Robin Barnhart has been through the inconveniences, and ultimate rewards, of major construction in his backyard before.
First witnessing a massive project in Salt Lake City and more recently with the T-REX endeavor in Denver, the new Monument resident knows the road ahead is long and fraught with day-to-day struggles but can’t help but look ahead to the completion of the I-25 South Gap Project.
“I’ve lived through a few of them, and it’s always nice when they’re over,” said Barnhart, who moved south from Denver one year ago. “I’m looking forward to it being done with three lanes instead of only two.”
The Colorado Department of Transportation held an open house Thursday at the Woodmoor Improvement Association Barn so residents could talk one-on-one with project experts about how upcoming construction will affect them.
“I’m glad they (CDOT) put this on,” Barnhart said. “I think it’s important for the residents to have a voice and to be able to keep up with what’s going on.”
Since construction began in September 2018 on the 18-mile, $350 million project, roadwork has focused on the 5-mile northern section between Plum Creek Parkway in Castle Rock southward to Sky View Lane/Tomah Road that will create new lanes in the median.
But look out northern El Paso County, because not long from now, work will begin on the 7-mile section that spans Monument to Greenland Road. Highlights of this portion of the Gap include new lanes, three wildlife crossings and a bridge culvert at Greenland Road.
“People around here can expect two lanes of traffic at all times during the day with only closures at night,” CDOT spokesman Bob Wilson said. “We’re already seeing barriers set on this segment here between Highway 105 in Monument to the Greenland interchange. When all three sections are underway at the same time, it’ll be the longest construction zone in the state.”
To build a new wildlife crossing, Monument Hill Road at Misty Acres Boulevard will be closed for at least four months. Access to Colorado Heights Camping Resort and Palmer Ridge High School will remain open with detours in place.
In addition, overnight lane closures and extended closures of the Greenland Road and County Line Road ramps and Monument Hill Road will be required for safety-critical work, according to a CDOT fact sheet.

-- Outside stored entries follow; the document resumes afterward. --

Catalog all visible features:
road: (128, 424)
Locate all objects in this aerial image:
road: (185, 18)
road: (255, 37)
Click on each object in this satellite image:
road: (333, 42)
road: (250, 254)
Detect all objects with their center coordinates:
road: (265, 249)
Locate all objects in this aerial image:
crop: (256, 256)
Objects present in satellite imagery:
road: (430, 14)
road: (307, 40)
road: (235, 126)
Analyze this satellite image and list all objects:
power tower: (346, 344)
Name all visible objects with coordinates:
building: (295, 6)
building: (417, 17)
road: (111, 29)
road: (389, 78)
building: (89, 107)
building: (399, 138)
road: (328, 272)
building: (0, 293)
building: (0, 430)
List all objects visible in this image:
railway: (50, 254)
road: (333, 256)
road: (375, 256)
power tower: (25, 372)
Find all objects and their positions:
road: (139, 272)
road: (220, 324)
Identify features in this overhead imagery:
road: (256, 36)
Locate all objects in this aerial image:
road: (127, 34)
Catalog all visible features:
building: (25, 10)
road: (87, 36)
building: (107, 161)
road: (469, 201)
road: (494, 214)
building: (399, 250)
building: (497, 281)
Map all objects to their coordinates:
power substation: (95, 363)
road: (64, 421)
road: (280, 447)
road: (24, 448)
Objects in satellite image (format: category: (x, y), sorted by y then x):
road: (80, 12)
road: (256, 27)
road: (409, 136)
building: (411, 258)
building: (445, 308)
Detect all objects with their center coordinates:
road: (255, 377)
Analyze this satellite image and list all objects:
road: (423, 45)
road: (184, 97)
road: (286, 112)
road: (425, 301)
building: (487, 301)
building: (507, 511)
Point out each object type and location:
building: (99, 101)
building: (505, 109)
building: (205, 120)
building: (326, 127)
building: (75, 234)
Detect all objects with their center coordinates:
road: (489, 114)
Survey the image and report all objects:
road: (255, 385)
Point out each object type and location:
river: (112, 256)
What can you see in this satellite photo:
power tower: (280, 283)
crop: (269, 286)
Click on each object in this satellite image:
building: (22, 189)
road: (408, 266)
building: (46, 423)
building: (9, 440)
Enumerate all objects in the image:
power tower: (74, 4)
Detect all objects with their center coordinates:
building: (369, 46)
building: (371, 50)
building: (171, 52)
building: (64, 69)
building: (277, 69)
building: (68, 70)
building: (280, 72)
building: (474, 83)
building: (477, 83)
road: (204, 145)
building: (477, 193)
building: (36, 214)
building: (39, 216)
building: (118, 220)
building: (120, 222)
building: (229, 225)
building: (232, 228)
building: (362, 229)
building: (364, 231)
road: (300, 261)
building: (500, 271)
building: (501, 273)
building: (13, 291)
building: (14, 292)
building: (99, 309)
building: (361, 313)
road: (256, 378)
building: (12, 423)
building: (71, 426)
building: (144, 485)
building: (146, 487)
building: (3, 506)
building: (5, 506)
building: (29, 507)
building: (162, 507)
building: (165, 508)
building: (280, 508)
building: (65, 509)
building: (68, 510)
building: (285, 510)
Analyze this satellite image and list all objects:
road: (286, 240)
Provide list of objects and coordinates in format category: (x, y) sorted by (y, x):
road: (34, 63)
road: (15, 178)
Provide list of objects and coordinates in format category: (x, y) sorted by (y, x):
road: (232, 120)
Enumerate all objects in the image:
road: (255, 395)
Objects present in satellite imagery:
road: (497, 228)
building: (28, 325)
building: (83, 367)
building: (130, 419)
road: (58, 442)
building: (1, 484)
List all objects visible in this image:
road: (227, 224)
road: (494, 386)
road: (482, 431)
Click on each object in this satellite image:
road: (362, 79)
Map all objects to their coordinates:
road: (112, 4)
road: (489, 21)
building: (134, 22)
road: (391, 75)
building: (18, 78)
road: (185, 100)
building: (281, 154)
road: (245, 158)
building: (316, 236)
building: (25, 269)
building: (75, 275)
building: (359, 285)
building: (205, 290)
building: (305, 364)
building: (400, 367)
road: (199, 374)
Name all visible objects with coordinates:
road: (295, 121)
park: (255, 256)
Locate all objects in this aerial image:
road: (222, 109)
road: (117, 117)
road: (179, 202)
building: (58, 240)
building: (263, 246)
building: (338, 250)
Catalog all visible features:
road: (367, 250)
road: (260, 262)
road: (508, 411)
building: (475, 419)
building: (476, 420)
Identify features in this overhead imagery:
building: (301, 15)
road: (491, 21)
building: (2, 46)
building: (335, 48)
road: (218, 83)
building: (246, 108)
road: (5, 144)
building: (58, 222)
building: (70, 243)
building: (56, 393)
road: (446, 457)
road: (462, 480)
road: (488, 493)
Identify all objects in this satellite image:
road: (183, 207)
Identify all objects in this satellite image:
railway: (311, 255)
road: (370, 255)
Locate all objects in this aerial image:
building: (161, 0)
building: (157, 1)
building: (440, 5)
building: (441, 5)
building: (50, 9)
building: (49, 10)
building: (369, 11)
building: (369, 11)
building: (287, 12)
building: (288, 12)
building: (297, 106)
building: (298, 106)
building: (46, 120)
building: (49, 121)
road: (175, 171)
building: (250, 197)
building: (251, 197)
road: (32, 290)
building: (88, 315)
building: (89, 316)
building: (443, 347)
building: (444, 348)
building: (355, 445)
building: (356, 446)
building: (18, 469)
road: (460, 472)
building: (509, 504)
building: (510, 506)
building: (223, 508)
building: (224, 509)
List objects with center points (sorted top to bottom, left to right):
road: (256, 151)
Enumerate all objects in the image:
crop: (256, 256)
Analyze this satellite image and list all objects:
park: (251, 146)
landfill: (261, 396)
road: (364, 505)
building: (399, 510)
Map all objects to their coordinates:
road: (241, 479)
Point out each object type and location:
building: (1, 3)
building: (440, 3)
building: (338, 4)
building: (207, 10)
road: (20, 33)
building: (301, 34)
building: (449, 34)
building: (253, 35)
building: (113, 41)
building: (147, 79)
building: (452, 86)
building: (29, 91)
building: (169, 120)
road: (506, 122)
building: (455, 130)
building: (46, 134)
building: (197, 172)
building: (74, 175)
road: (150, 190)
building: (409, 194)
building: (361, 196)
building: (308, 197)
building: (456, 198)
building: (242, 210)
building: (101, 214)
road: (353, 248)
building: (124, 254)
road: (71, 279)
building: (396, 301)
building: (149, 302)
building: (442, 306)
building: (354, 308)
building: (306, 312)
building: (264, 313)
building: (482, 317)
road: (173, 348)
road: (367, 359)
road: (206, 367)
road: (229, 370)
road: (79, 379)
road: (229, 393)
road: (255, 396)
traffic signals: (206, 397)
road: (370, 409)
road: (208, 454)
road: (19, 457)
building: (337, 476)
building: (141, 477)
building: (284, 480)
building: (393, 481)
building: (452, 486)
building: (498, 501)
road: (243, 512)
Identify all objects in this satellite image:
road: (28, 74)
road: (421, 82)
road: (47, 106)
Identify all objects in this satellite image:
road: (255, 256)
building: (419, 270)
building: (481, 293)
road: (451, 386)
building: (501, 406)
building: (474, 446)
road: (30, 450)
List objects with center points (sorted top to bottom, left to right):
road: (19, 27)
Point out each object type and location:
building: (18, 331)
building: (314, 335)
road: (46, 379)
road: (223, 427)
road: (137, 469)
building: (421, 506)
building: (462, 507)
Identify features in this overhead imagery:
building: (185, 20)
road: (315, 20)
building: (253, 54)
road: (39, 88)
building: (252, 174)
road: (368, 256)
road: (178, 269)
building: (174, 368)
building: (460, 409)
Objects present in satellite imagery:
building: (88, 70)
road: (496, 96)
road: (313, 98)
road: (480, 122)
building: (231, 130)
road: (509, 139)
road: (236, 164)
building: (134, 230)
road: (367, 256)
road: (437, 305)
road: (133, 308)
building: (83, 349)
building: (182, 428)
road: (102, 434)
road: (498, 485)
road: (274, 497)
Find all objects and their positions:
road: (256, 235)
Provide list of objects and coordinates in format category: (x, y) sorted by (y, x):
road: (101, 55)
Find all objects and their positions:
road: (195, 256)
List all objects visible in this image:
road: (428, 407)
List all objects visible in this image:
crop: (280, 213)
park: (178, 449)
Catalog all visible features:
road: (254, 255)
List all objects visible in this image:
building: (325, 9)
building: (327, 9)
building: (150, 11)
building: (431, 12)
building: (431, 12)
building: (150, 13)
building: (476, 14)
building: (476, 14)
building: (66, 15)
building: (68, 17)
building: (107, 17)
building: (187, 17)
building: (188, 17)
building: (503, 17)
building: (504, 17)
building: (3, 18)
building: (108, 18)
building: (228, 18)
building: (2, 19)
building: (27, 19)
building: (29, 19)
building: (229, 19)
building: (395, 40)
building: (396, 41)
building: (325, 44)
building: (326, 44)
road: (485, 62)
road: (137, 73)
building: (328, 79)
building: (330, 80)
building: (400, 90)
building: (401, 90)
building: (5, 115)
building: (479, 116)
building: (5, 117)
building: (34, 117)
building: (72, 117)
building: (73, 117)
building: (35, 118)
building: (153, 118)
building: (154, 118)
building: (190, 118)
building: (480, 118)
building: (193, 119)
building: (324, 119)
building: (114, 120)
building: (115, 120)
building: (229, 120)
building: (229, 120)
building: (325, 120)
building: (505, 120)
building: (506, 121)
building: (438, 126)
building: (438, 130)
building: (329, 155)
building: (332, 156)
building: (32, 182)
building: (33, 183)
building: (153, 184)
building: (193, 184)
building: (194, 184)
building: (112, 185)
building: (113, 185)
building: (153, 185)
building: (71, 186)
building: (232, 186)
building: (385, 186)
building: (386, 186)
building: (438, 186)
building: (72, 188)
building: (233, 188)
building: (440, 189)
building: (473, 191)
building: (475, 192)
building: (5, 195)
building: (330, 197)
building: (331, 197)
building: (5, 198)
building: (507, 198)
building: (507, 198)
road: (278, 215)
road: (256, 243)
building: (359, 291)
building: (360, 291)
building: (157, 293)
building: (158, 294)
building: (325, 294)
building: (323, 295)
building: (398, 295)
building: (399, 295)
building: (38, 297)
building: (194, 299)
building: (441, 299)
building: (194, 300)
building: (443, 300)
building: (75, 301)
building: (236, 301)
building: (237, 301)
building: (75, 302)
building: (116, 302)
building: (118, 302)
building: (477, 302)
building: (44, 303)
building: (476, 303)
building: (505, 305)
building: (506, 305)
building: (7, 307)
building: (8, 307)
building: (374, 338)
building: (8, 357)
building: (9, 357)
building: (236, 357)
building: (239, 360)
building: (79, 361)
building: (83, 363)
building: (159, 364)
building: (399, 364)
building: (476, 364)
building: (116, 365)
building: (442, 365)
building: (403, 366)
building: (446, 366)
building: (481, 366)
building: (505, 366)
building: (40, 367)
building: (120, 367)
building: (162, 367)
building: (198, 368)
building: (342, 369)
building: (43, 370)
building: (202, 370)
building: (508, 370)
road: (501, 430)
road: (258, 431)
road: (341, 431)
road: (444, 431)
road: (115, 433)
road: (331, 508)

Despite its three-year timeline, some are just giddy at the thought of a three-lane road connecting Castle Rock and Colorado Springs. After all, the project was years down the road until it recently received a $65 million grant from Federal Infrastructure for Rebuilding America. Additional funding was provided by Douglas County ($10 million), El Paso County ($15 million), Pikes Peak Rural Transportation Authority ($10 million) and CDOT ($250 million).
“We were ready to go with CDOT, but getting that grant was nothing short of a miracle for us,” said Holly Williams, the El Paso County Commissioner for District 1. “Everyone pitched in, and it’s exciting to see this moving forward. It’ll be over before we know it.”